What you have to do
Turn the stretch of the items from the line containing "left elbow: (1302, 554, -15)" through the end into a two-column CSV with the columns keypoint and position. Use one row per line, put each value in its own quoted field with line breaks turned into spaces, and leave out the pictures.

Source material
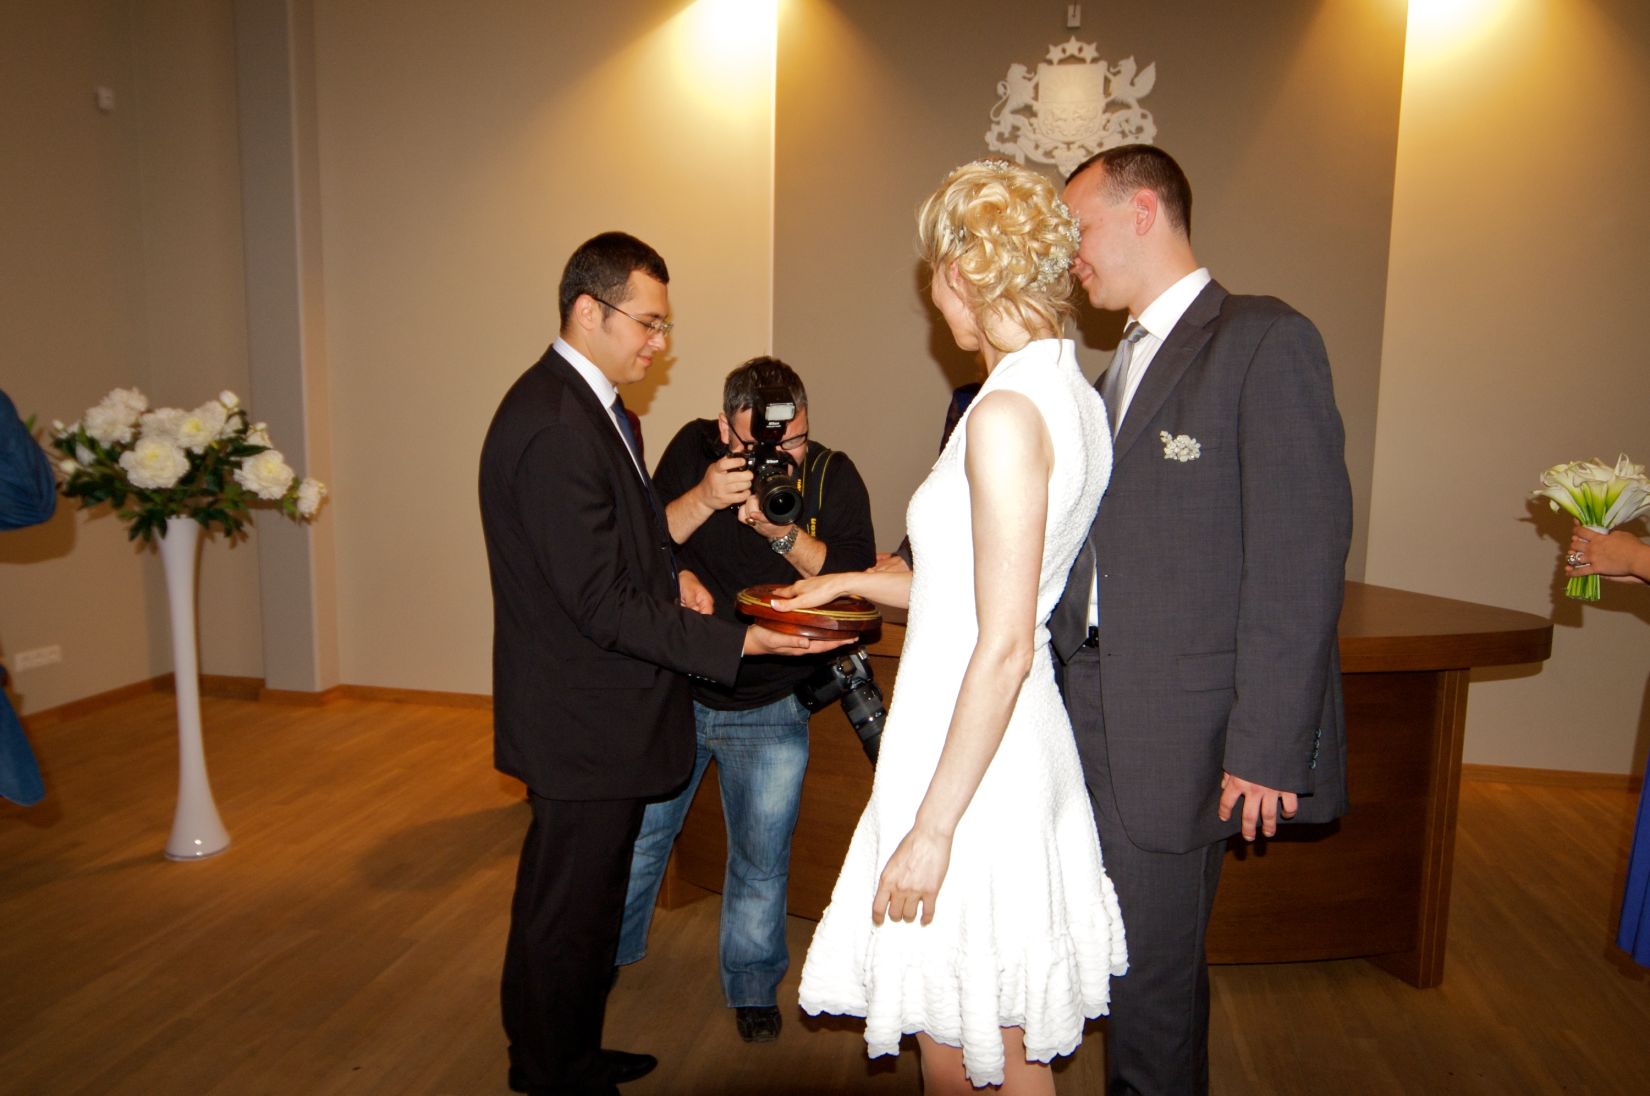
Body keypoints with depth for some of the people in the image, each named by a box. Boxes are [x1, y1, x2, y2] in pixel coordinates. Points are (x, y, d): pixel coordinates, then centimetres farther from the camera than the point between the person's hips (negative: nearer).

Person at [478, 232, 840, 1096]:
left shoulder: (587, 405, 10)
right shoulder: (554, 428, -24)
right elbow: (602, 603, -25)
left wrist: (668, 574, 3)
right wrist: (736, 642, -25)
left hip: (597, 713, 11)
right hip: (583, 724, -11)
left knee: (589, 900, 24)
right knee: (564, 917, 9)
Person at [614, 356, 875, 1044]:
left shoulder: (833, 477, -9)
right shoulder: (692, 451, -7)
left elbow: (856, 579, -18)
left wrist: (781, 531, -31)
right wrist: (703, 499, -28)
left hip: (771, 708, -1)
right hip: (675, 689, 1)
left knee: (761, 856, 10)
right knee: (639, 835, 15)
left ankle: (752, 985, 34)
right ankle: (606, 954, 42)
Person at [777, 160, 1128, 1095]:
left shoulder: (1008, 410, -20)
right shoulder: (1074, 396, 8)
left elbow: (1004, 647, -23)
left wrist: (931, 829, -17)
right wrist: (855, 582, 23)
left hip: (973, 751, -9)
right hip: (1023, 740, 9)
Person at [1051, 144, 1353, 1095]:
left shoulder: (1264, 340, -10)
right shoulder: (1127, 363, 16)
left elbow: (1302, 554, -15)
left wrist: (1269, 747, -18)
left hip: (1181, 730, -8)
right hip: (1099, 714, 8)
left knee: (1152, 971, 6)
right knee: (1137, 960, 18)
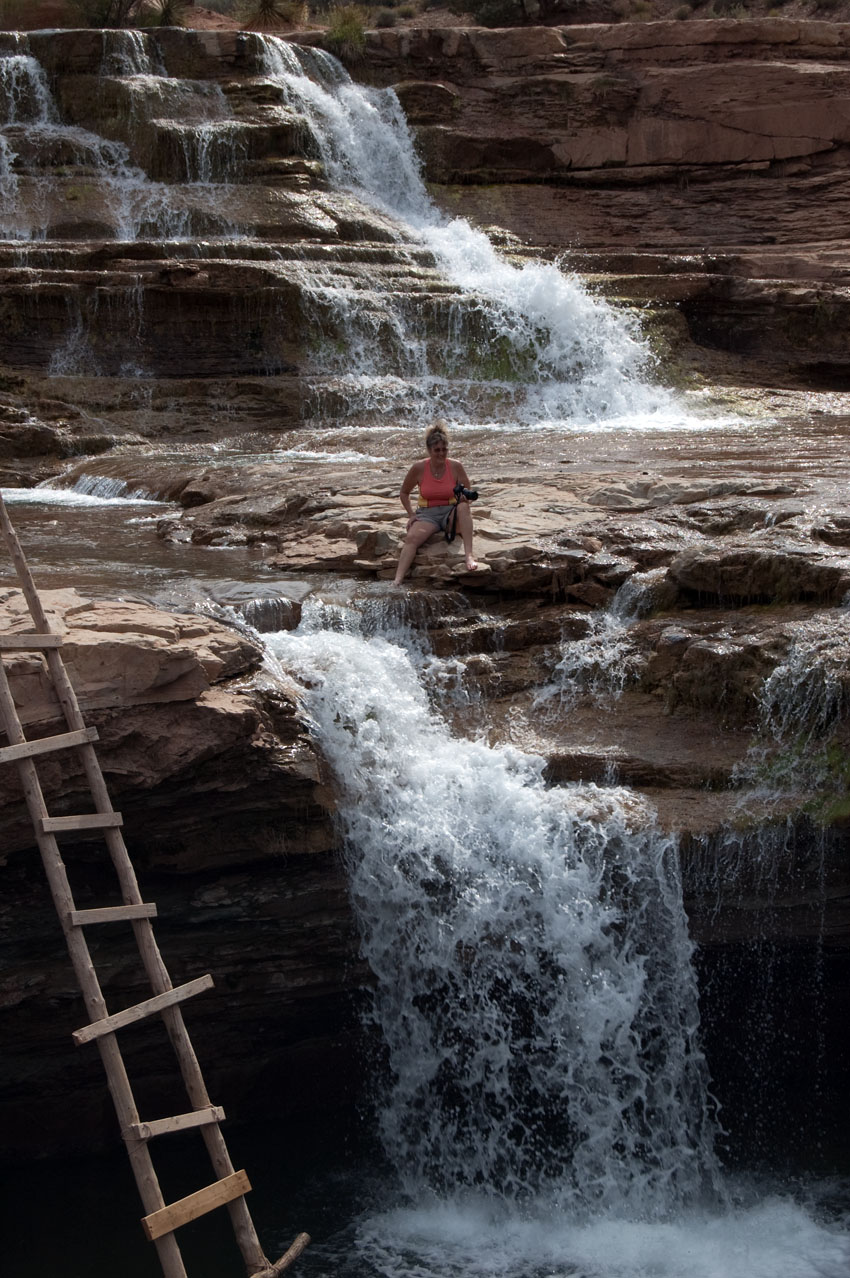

Result below
keypoint,position
"left elbow:","(1302, 554, -15)"
"left wrist:","(1269, 747, -18)"
"left hip:","(1181, 730, -8)"
"right hip:","(1099, 714, 8)"
"left knee:","(1152, 971, 6)"
"right knee:","(1137, 960, 18)"